### Your instructions
Figure out how many lines of the material below contain the word "ring". Answer with the number only.

### Records to use
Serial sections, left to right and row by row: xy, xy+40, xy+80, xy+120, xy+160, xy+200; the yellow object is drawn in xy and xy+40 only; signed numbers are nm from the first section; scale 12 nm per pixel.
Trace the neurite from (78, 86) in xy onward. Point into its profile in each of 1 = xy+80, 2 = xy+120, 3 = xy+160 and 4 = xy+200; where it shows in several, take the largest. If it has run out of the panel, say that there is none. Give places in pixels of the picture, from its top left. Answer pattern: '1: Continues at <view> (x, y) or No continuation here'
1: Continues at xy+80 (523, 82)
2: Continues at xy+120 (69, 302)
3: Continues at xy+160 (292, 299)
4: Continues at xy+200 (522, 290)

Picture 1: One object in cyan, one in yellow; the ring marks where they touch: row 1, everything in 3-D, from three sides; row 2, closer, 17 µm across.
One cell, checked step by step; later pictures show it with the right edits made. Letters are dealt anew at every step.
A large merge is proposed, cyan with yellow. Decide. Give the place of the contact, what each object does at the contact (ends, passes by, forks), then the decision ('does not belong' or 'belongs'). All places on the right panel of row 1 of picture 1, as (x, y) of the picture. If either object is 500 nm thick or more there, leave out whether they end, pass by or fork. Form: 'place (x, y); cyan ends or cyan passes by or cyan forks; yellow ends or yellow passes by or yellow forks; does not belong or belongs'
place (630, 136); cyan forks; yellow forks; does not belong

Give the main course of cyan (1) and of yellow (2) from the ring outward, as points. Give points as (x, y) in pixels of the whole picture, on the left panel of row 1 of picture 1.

### Task response
2